Given passage >>

──────────

While Bansal had enlisted himself as a delivery person when Flipkart was a fledgling online book ordering service back in 2007, on Friday he was back on the road, reconnecting with customers. Worth around $1.3 billion, Bansal provided not just great optics for the company, but also an opportunity to personally test the company’s beefed-up logistics and delivery network in the midst of its biggest sale yet.
Across the day, he and other senior executives at Flipkart made dozens of deliveries across the country as they got a first-hand glimpse of the ecommerce industry’s meteoric ascent in India.All of the past week, the three largest players in this space — Flipkart, Snapdeal and Amazon — held discount sales to try to catch the eye of profligate customers at the beginning of a three-month festive season.
And, if the numbers and commentary are any indication, these companies have made a major statement, not just with explosive growth in sales, but also by connecting hundreds of thousands of first-timers to online commerce and giving folk in the hinterland a chance to buy products that were previously out of reach to them.
The numbers of note are almost too good to believe. For example, Flipkart sold 5,00,000 mobile phones within 10 hours of sales opening; elsewhere Snapdeal sold handsets worth `500 crore in a single day; Amazon, with over two decades of hosting massive sales on days such as Black Friday (the Friday following Thanksgiving) and Cyber Monday (the Monday following Black Friday) in the US, had 10 lakh products primed for next day delivery. Some categories sizzled for Amazon — in an hour, more mobiles were sold than in a complete day; and in under six hours it sold more appliances than it usually sells in a week. Snapdeal, meanwhile, saw a 350 per cent in-crease in new user count as consumers stampeded to make the most of the deals on offer on this online marketplace.

──────────

Saved entries >>

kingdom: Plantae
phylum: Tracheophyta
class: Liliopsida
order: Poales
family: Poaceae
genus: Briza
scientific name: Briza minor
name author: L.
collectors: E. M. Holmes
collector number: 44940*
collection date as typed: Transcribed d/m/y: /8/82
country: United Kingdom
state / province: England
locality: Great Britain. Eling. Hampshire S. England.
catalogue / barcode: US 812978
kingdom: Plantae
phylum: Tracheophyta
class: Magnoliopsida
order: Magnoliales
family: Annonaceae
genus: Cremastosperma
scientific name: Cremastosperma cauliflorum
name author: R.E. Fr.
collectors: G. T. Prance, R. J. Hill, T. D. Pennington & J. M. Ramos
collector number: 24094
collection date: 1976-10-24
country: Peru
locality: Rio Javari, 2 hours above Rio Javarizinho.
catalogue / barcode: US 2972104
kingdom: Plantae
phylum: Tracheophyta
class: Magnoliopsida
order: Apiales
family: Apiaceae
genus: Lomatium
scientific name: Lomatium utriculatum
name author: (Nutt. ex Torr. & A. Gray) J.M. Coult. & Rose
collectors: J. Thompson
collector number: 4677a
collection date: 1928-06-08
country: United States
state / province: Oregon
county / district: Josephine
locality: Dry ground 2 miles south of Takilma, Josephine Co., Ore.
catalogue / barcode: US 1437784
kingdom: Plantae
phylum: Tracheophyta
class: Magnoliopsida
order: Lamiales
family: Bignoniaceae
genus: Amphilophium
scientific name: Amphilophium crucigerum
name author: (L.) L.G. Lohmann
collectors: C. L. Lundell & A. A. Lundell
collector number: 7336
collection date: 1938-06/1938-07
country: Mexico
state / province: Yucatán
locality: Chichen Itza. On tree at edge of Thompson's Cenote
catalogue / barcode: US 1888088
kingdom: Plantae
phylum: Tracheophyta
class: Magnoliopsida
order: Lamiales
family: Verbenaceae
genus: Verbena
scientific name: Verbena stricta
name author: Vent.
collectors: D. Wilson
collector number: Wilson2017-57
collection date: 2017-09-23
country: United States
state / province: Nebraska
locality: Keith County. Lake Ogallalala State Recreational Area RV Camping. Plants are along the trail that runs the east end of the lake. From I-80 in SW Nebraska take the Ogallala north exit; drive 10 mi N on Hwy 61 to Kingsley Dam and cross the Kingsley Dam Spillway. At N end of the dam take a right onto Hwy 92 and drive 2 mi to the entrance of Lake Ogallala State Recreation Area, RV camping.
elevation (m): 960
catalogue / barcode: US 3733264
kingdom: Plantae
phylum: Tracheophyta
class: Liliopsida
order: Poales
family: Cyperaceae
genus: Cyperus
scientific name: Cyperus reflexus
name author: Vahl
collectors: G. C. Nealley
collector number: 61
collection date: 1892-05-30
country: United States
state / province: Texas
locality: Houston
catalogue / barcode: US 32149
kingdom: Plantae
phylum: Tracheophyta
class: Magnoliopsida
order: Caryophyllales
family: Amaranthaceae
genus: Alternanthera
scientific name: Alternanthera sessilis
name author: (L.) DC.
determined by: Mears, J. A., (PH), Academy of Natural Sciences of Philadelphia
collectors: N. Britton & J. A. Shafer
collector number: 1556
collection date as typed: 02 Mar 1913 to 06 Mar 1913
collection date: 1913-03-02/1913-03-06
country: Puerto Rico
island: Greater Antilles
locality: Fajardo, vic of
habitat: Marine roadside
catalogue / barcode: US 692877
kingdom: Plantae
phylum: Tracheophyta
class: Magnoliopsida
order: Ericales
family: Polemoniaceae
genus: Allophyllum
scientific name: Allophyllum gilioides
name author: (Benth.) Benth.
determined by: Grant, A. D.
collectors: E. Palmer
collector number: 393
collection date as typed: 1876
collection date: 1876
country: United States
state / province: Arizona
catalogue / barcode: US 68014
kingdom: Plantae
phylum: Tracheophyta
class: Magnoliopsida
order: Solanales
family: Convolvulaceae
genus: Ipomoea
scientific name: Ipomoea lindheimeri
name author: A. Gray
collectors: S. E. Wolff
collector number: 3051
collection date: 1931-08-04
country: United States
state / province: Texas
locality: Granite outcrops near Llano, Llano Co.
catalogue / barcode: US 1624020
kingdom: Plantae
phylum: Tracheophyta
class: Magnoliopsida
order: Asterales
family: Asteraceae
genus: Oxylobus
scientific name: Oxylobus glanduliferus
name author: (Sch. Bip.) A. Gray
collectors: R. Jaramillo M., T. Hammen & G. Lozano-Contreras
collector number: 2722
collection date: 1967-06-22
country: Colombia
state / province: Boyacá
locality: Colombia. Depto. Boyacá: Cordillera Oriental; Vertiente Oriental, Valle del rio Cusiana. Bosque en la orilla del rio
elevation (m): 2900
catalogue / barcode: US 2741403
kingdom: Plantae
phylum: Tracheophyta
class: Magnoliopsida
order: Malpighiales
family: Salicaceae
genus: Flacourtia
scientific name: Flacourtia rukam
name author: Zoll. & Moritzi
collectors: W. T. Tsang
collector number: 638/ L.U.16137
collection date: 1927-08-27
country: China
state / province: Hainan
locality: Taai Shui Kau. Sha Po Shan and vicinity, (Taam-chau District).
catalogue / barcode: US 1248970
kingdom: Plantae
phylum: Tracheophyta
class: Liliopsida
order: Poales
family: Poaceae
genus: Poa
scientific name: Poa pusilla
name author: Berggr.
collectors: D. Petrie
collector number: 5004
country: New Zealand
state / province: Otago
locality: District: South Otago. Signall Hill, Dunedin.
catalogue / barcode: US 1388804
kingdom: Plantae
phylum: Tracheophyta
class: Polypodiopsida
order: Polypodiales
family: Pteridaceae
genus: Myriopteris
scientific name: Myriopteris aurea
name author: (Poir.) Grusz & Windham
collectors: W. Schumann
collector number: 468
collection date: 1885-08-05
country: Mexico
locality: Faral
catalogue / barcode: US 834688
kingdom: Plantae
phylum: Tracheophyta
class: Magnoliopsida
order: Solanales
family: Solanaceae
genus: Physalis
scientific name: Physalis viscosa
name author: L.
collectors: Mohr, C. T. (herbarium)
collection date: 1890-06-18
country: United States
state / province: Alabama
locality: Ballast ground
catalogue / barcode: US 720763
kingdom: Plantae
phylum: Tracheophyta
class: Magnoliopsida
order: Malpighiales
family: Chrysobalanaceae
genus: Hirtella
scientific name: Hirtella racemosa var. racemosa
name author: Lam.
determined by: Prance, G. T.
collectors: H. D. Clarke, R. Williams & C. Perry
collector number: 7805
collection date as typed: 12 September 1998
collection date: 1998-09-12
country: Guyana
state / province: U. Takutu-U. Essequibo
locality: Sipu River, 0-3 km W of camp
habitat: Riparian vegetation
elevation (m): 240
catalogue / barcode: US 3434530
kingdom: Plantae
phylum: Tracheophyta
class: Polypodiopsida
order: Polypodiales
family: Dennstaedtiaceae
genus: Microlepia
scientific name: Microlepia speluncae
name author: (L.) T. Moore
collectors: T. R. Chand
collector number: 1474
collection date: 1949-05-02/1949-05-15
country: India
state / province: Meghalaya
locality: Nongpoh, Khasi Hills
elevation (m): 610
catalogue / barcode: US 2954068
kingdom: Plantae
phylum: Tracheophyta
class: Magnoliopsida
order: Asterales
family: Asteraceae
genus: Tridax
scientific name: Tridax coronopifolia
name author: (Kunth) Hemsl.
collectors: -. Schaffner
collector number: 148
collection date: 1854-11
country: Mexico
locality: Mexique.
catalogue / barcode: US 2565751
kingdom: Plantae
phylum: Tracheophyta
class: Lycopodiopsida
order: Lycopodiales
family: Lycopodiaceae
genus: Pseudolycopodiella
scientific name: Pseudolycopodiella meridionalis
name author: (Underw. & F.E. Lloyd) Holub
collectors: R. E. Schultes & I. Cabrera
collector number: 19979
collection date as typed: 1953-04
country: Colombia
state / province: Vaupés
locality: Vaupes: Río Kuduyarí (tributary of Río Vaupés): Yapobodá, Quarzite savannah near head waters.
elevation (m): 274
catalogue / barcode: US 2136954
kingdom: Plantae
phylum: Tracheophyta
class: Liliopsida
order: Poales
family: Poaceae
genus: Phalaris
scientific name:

──────────

Work item >>
Name each company that the passage on India's festive online sales says held discount sales during the past week.

Task response >>
Flipkart, Snapdeal, Amazon